EXERCISE INSTRUCTIONS ->
Write out the lines below character for character, leaving out the pictures.

EXERCISE DATA ->

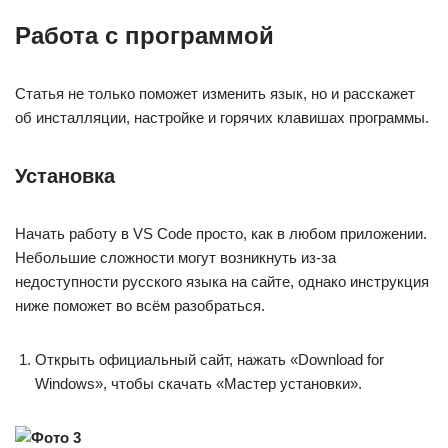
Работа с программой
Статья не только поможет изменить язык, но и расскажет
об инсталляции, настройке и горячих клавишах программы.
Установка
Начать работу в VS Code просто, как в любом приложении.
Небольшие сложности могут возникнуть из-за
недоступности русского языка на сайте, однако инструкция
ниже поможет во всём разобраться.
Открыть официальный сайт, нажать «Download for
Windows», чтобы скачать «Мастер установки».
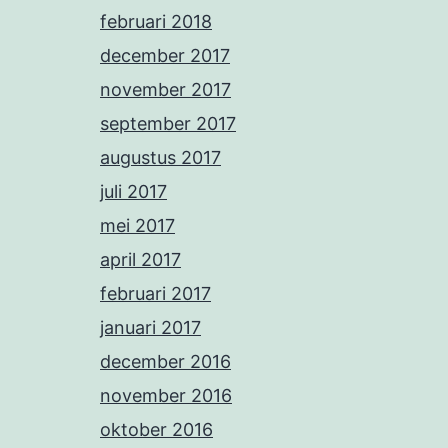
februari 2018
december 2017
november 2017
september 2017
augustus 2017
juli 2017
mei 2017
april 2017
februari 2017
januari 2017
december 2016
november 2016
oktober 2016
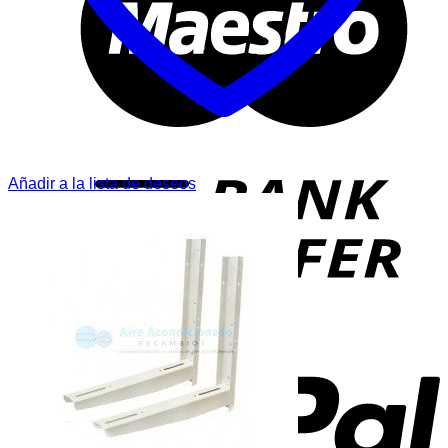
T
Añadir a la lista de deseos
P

WRITTEN SOLUTION ->
Работа с программой
Статья не только поможет изменить язык, но и расскажет
об инсталляции, настройке и горячих клавишах программы.
Установка
Начать работу в VS Code просто, как в любом приложении.
Небольшие сложности могут возникнуть из-за
недоступности русского языка на сайте, однако инструкция
ниже поможет во всём разобраться.
Открыть официальный сайт, нажать «Download for
Windows», чтобы скачать «Мастер установки».
februari 2018
december 2017
november 2017
september 2017
augustus 2017
juli 2017
mei 2017
april 2017
februari 2017
januari 2017
december 2016
november 2016
oktober 2016
T
Añadir a la lista de deseos
P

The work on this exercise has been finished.